WHAT IS BEING ASKED:
For the string "pixels", state how many lines of the data hold it. Give nothing besides the number.

DATA EXCERPTS:
------------------------------

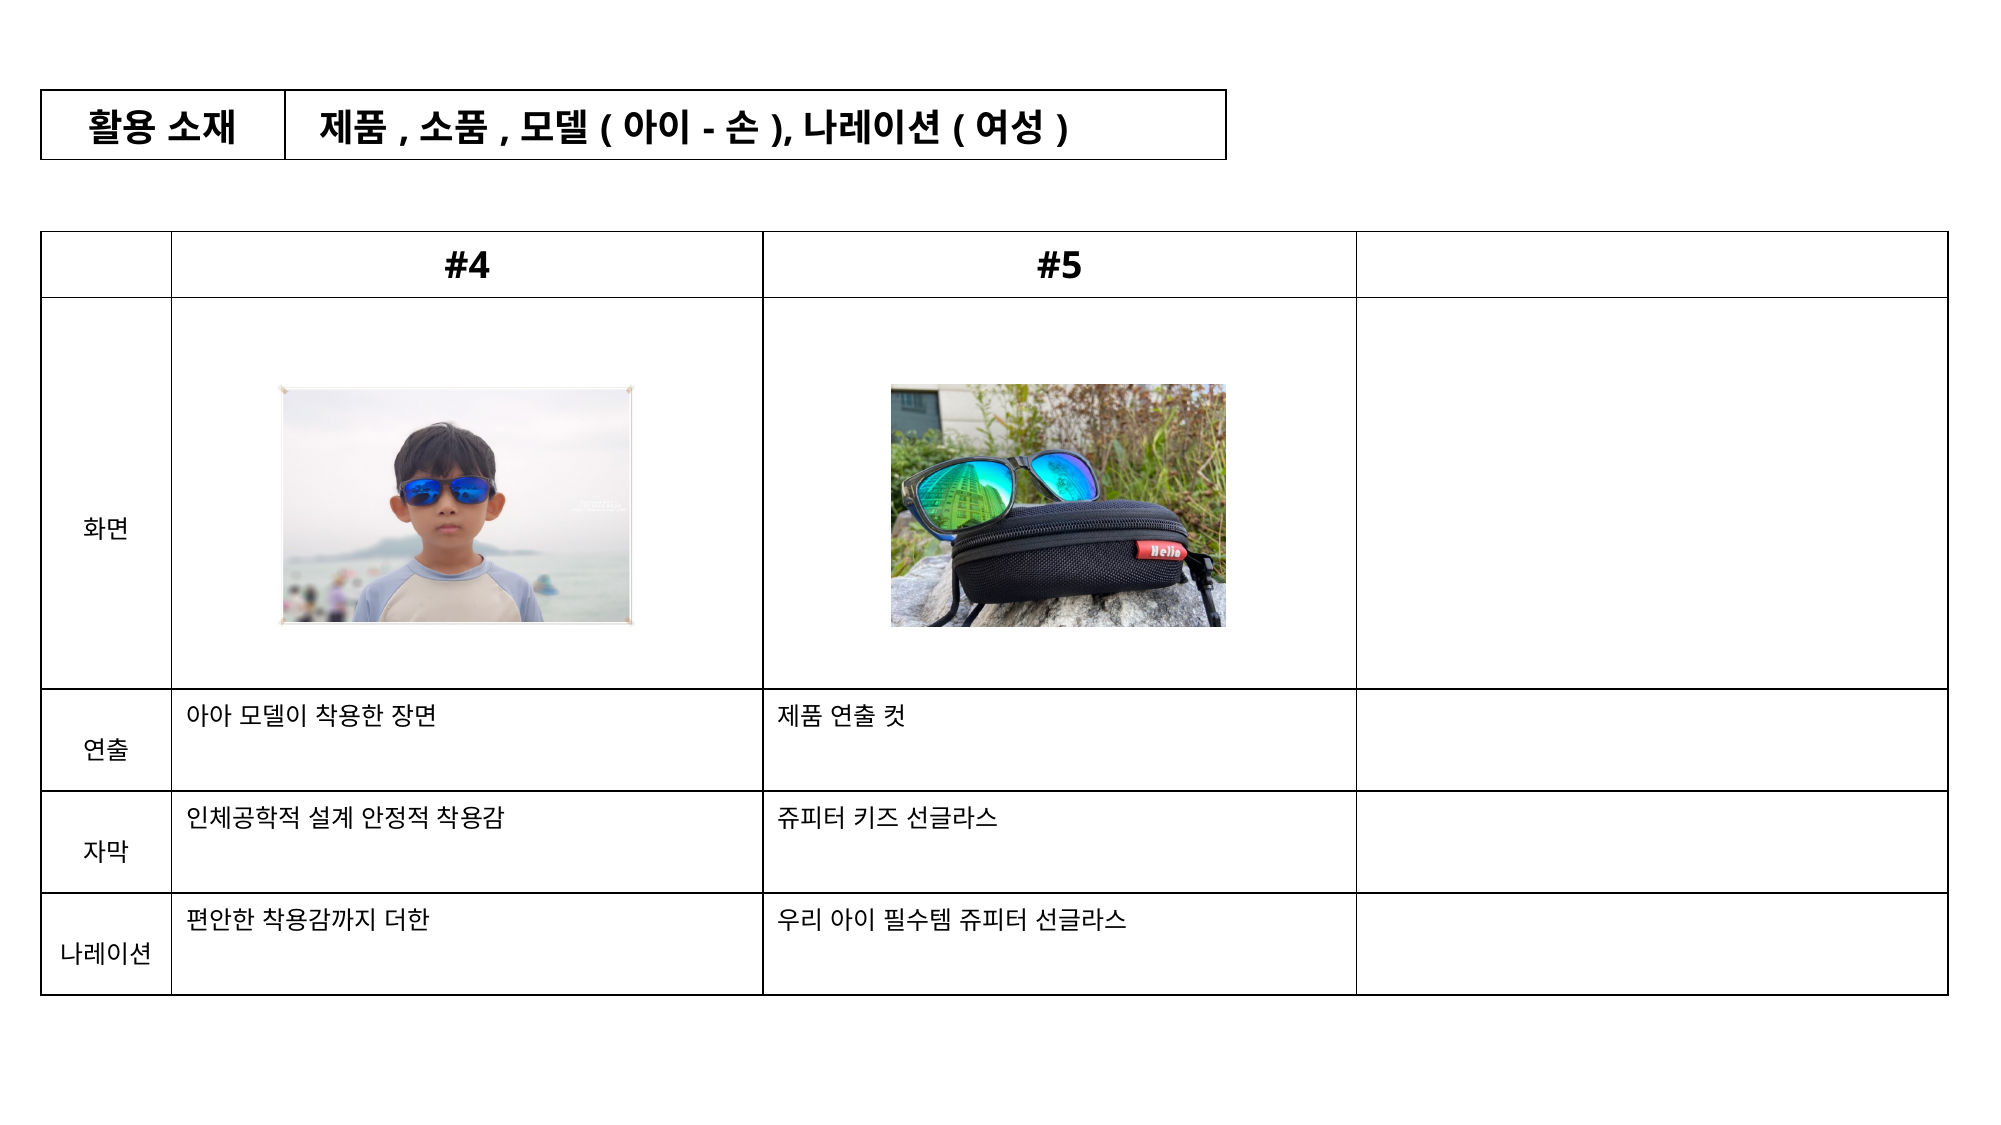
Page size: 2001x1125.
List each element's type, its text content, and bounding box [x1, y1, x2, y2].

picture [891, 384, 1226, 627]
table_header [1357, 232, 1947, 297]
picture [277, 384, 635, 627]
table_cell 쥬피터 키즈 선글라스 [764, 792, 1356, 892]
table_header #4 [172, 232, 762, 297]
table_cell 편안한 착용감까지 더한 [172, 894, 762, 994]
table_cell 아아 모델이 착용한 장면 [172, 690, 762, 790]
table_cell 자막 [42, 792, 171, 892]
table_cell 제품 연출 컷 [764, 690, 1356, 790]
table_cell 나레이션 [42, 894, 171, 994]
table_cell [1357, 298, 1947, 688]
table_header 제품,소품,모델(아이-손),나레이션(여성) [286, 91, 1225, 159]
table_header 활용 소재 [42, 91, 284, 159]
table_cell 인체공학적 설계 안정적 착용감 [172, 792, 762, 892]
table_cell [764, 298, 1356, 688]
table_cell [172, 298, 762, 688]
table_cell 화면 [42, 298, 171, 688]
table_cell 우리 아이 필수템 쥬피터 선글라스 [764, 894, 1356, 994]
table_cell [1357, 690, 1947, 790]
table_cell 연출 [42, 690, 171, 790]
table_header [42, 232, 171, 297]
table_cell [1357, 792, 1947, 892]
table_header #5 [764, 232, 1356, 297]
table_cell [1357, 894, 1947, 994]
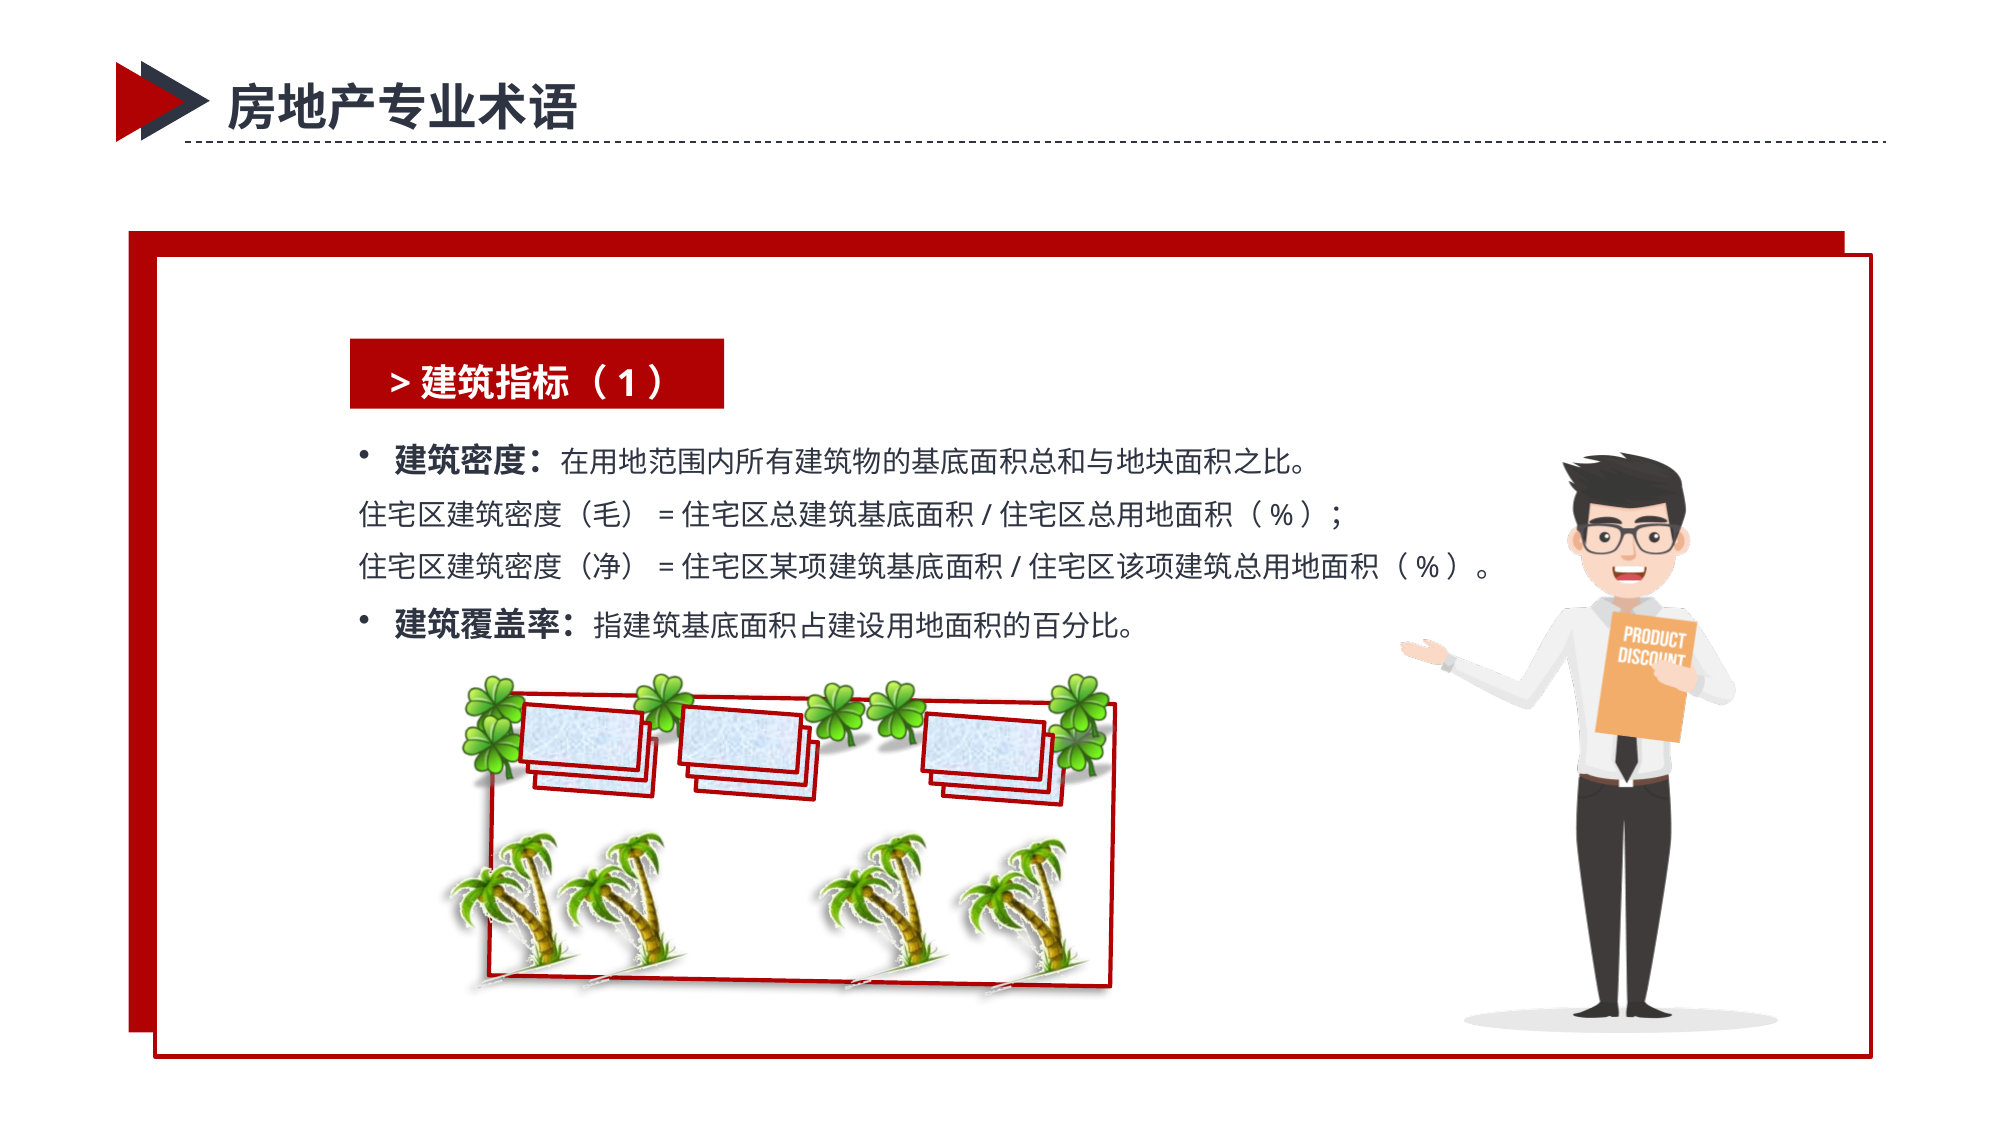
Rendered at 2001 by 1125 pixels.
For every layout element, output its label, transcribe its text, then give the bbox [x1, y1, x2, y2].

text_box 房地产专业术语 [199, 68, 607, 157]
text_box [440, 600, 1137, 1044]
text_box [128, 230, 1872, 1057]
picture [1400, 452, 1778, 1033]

------------------------------

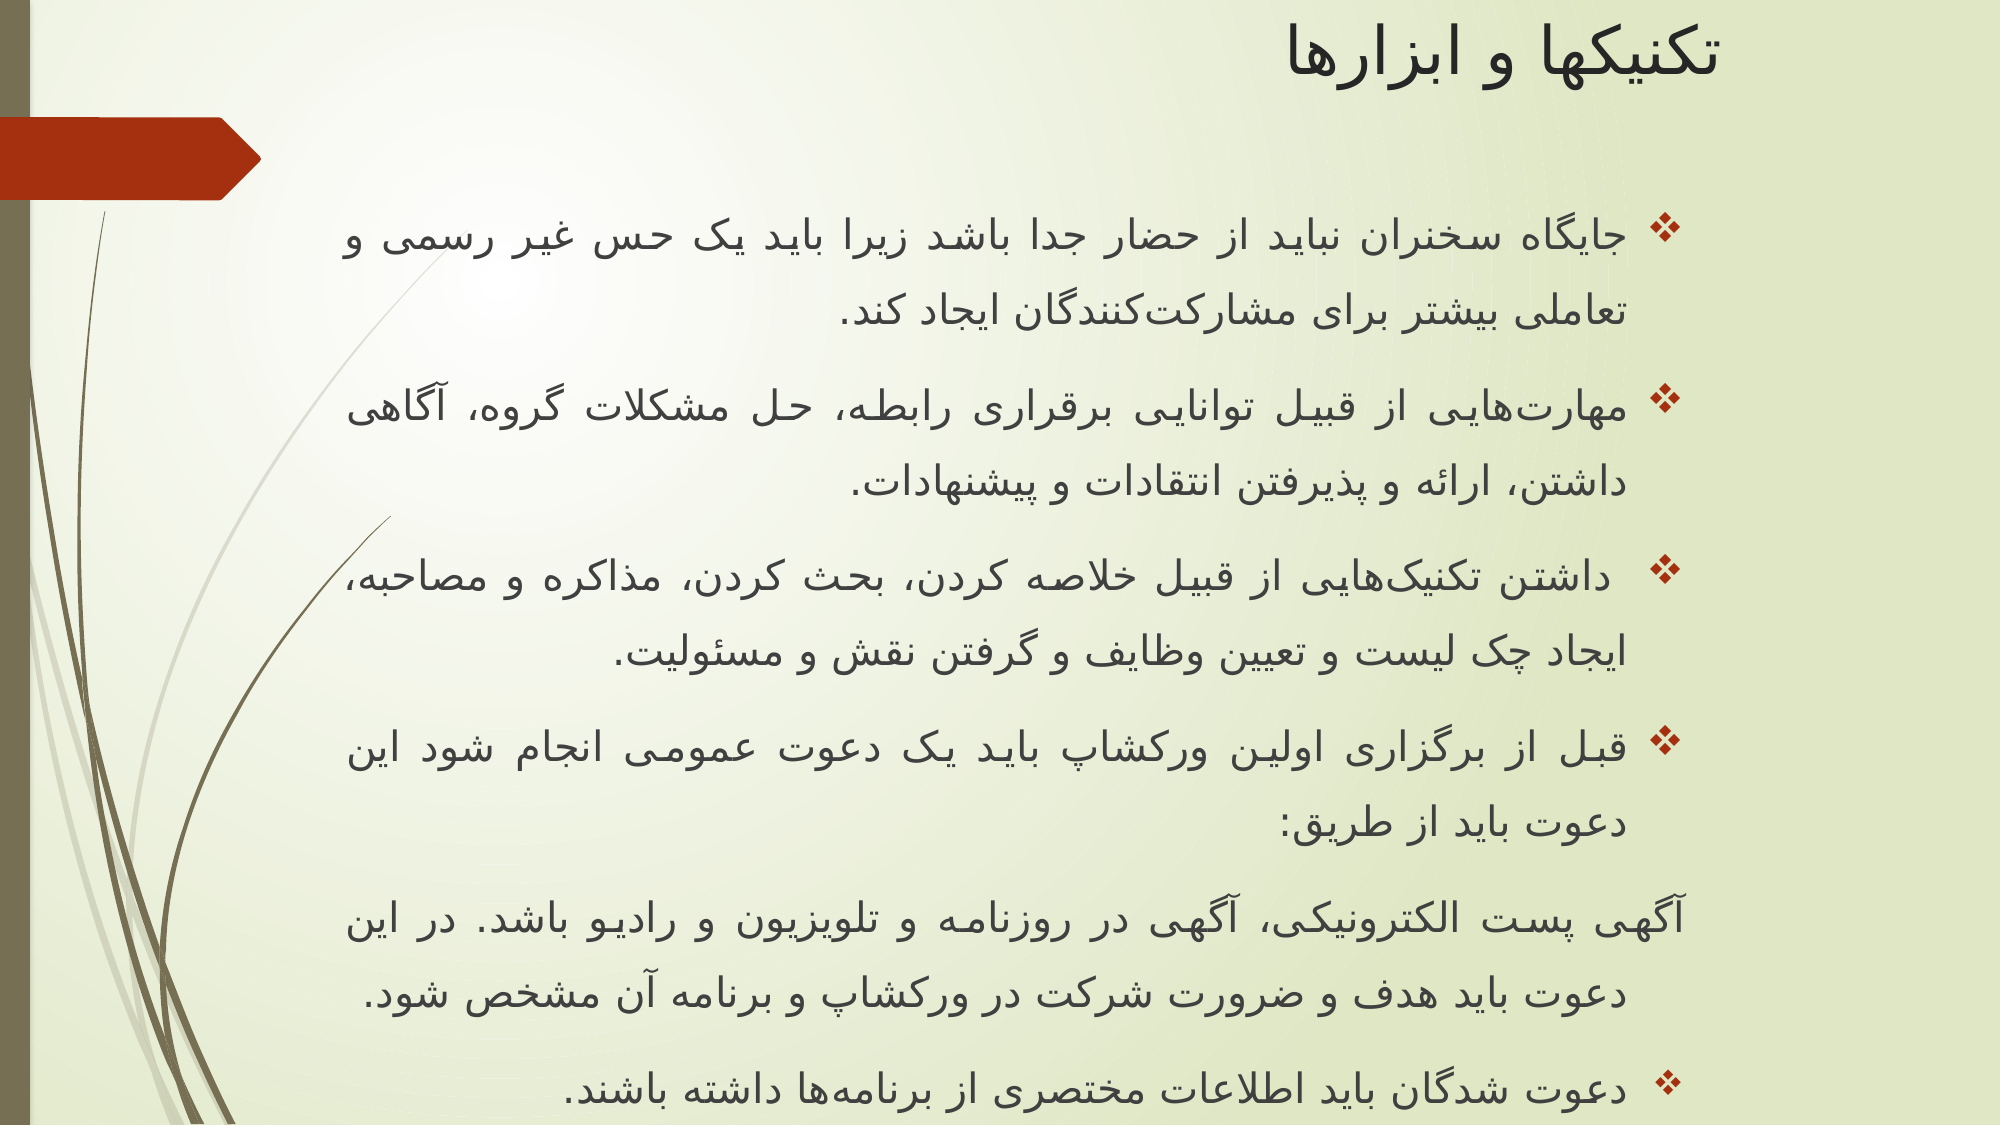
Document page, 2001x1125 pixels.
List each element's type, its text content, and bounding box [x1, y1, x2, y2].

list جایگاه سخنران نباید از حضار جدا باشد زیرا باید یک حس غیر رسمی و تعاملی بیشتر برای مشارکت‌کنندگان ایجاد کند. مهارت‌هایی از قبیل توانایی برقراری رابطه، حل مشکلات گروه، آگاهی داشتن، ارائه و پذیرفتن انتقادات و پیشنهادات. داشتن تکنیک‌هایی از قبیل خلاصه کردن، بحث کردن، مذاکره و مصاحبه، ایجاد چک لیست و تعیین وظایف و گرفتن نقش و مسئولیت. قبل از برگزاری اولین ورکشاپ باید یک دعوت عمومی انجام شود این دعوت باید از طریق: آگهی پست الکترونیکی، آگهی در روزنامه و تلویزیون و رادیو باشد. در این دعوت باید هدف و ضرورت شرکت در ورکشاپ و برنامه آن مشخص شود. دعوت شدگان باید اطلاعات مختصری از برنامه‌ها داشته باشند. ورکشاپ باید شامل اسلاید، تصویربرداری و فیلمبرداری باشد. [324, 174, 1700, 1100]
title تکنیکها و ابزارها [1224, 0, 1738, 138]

------------------------------

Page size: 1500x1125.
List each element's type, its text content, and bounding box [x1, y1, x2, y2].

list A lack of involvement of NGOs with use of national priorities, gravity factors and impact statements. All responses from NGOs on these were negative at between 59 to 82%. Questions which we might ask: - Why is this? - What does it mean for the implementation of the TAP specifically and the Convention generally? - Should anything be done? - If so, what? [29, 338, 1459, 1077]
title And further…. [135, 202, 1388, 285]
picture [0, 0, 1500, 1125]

------------------------------

ANSWER BELOW:
2